论文标题
Brouhaha:语音活动检测,语音与噪声比率和C50房间声学估计的多任务培训
Brouhaha: multi-task training for voice activity detection, speech-to-noise ratio, and C50 room acoustics estimation
论文作者
论文摘要
当应用于嘈杂或回响的语音时,大多数自动语音处理系统会降级性能。但是,如何判断言语是嘈杂还是回响?我们提出了Brouhaha,该神经网络联合训练,可从单渠道录音中提取语音/非语音段,语音与噪声比例和C50房间声学。 Brouhaha是使用数据驱动的方法进行训练的,在该方法中,合成了嘈杂和回响的音频段。我们首先评估其性能,并证明所提出的多任务制度是有益的。然后,我们提出了两种情况,说明了如何将Brouhaha用于自然嘈杂和回响的数据:1)研究说话者诊断模型(Pyannote.audio)犯的错误; 2)评估自动语音识别模型的可靠性(OpenAI的耳语)。我们的管道和预估计的模型都是开源的,并与演讲社区共享。

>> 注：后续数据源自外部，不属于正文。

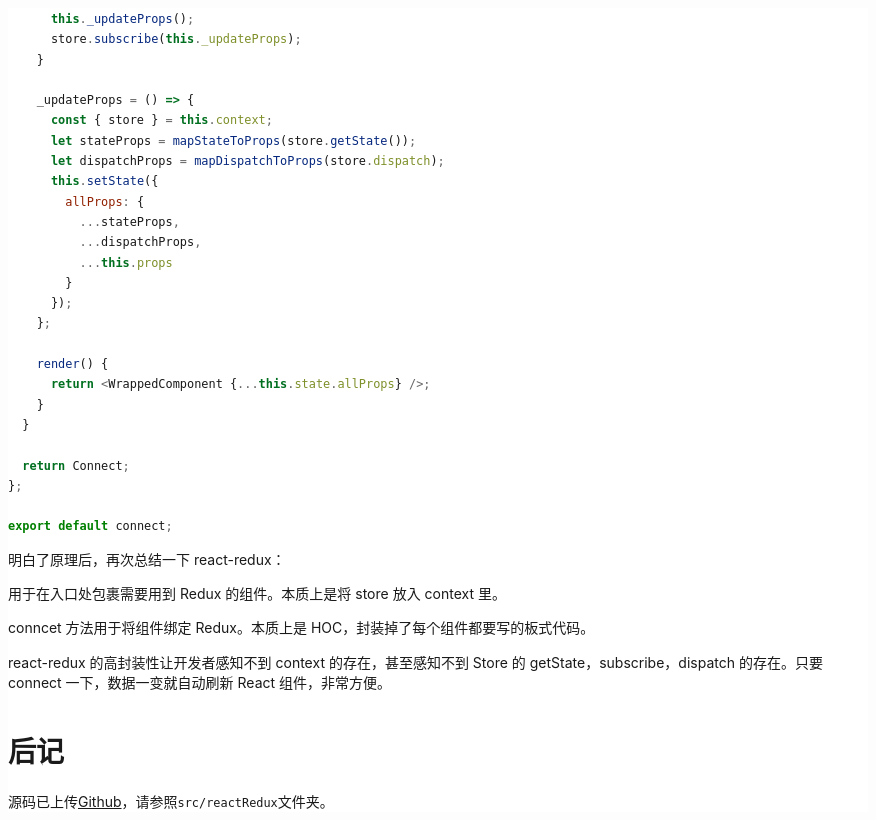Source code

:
 ```js
      this._updateProps();
      store.subscribe(this._updateProps);
    }

    _updateProps = () => {
      const { store } = this.context;
      let stateProps = mapStateToProps(store.getState());
      let dispatchProps = mapDispatchToProps(store.dispatch);
      this.setState({
        allProps: {
          ...stateProps,
          ...dispatchProps,
          ...this.props
        }
      });
    };

    render() {
      return <WrappedComponent {...this.state.allProps} />;
    }
  }

  return Connect;
};

export default connect;
```

明白了原理后，再次总结一下 react-redux：

<Provider store>用于在入口处包裹需要用到 Redux 的组件。本质上是将 store 放入 context 里。

conncet 方法用于将组件绑定 Redux。本质上是 HOC，封装掉了每个组件都要写的板式代码。

react-redux 的高封装性让开发者感知不到 context 的存在，甚至感知不到 Store 的 getState，subscribe，dispatch 的存在。只要 connect 一下，数据一变就自动刷新 React 组件，非常方便。

# 后记

源码已上传[Github](https://link.jianshu.com?t=https://github.com/JackZhangXL/react-redux)，请参照`src/reactRedux`文件夹。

Most automatic speech processing systems register degraded performance when applied to noisy or reverberant speech. But how can one tell whether speech is noisy or reverberant? We propose Brouhaha, a neural network jointly trained to extract speech/non-speech segments, speech-to-noise ratios, and C50room acoustics from single-channel recordings. Brouhaha is trained using a data-driven approach in which noisy and reverberant audio segments are synthesized. We first evaluate its performance and demonstrate that the proposed multi-task regime is beneficial. We then present two scenarios illustrating how Brouhaha can be used on naturally noisy and reverberant data: 1) to investigate the errors made by a speaker diarization model (pyannote.audio); and 2) to assess the reliability of an automatic speech recognition model (Whisper from OpenAI). Both our pipeline and a pretrained model are open source and shared with the speech community.